Written by on Sep 25, 2013. Posted in Interviews

Filming Detroit: Attracting the big hitters of Hollywood to an iconic city

Detroit set an unwanted record in mid-2013 as it became the largest city in the US to file for bankruptcy protection. Since then, the iconic Michigan metropolis has hosted Michael Bay’s Transformers: Age of Extinction, while Zack Snyder’s Batman Vs Superman will visit in 2014.

Michigan’s production industry has faced an uphill struggle since the fund for its filming incentive was dramatically slashed in 2011. Detroit native Sam Raimi filmed his fantasy epic Oz: The Great and Powerful in the state-of-the-art Raleigh Studios (now named Michigan Motion Picture Studios) and got a production rebate of around USD40 million, but then authorities capped Michigan's annual film fund. The state was left with a mere USD25 million for 2011/12, although this figure grew to around USD60 million the following year.

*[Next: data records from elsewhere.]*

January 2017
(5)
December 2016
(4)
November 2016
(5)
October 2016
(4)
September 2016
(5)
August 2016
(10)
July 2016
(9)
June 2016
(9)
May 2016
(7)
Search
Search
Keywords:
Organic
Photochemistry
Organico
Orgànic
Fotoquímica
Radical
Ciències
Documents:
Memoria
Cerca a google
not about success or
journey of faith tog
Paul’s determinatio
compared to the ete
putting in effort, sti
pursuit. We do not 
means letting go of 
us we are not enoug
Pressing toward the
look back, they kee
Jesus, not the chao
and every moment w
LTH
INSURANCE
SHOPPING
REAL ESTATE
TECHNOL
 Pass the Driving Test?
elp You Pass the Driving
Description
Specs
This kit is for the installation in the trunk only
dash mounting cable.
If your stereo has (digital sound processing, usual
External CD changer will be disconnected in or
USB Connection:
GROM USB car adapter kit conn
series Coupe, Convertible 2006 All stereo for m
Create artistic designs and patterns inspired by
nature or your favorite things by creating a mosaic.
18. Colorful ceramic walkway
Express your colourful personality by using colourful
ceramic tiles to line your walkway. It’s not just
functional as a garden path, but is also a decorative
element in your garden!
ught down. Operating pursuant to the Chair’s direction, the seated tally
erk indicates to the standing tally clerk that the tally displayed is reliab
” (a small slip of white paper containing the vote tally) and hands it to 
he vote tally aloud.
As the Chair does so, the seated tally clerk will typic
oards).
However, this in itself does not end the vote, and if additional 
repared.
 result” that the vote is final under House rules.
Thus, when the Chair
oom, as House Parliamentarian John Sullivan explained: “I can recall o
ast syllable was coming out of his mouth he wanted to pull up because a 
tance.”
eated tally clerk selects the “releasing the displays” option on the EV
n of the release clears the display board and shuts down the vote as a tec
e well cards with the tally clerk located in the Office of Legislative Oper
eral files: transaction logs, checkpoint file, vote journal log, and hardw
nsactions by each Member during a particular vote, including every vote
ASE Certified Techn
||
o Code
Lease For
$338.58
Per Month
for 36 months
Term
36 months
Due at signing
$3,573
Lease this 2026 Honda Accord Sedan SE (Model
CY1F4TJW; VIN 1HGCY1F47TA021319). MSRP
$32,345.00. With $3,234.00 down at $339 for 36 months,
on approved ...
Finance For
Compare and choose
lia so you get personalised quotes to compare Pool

“The cap was the biggest problem,” observes Karla Murray of Film Detroit: “The actual rebate percentages have remained competitive with the country’s largest production hubs, but the cap meant we could only appeal to smaller productions for the first year or so after it was introduced.”

Murray says that Detroit is “coming back” and while the bankruptcy was announced this summer, the production industry has defied negative press to welcome a series of high-profile filmmakers.

Images of ramshackle neighbourhoods have been used a lot in the press and while these places exist, there are other parts of the city that are vibrant and still growing.

Karla Murray, Film Detroit

Ryan Gosling had worked in the city already on George Clooney’s The Ides of March and he returned for his directorial debut How to Catch a Monster. Michael Bay then used the city centre for major action sequences in Transformers: Age of Extinction and Zack Snyder will all but take over Michigan Motion Picture Studios (below) for the highly-anticipated superhero follow-up tentatively referred to as Batman Vs Superman.

“The city’s bankruptcy drew a lot of bad press,” Murray states: “But the city is being constructive in getting its finances in order and restructuring the debt. It’s not all doom and gloom. Images of ramshackle neighbourhoods have been used a lot in the press and while these places exist, there are other parts of the city that are vibrant and still growing.”

She adds that when the filming incentive fund was first scaled back the uncertainty in Hollywood caused problems, but this is clearly now changing, given the nature of the productions the city is attracting.

“Detroit has been firmly on the filmmaking radar for years due to the good reputation of the local crews and the studio facilities, not to mention the fact that you can do a lot in Detroit that you simply can’t do in other US locations, like blowing up city blocks!” Murray says.

Michigan will be planning the next few years with a presumed continuing cap on the annual film fund. Detroit will get a boost in early 2014 from Batman Vs Superman, which has secured a USD35 million rebate on planned local expenditure of around USD130 million.

The city is once again building its impressive and extensive production CV and it’s looking confident for the years ahead.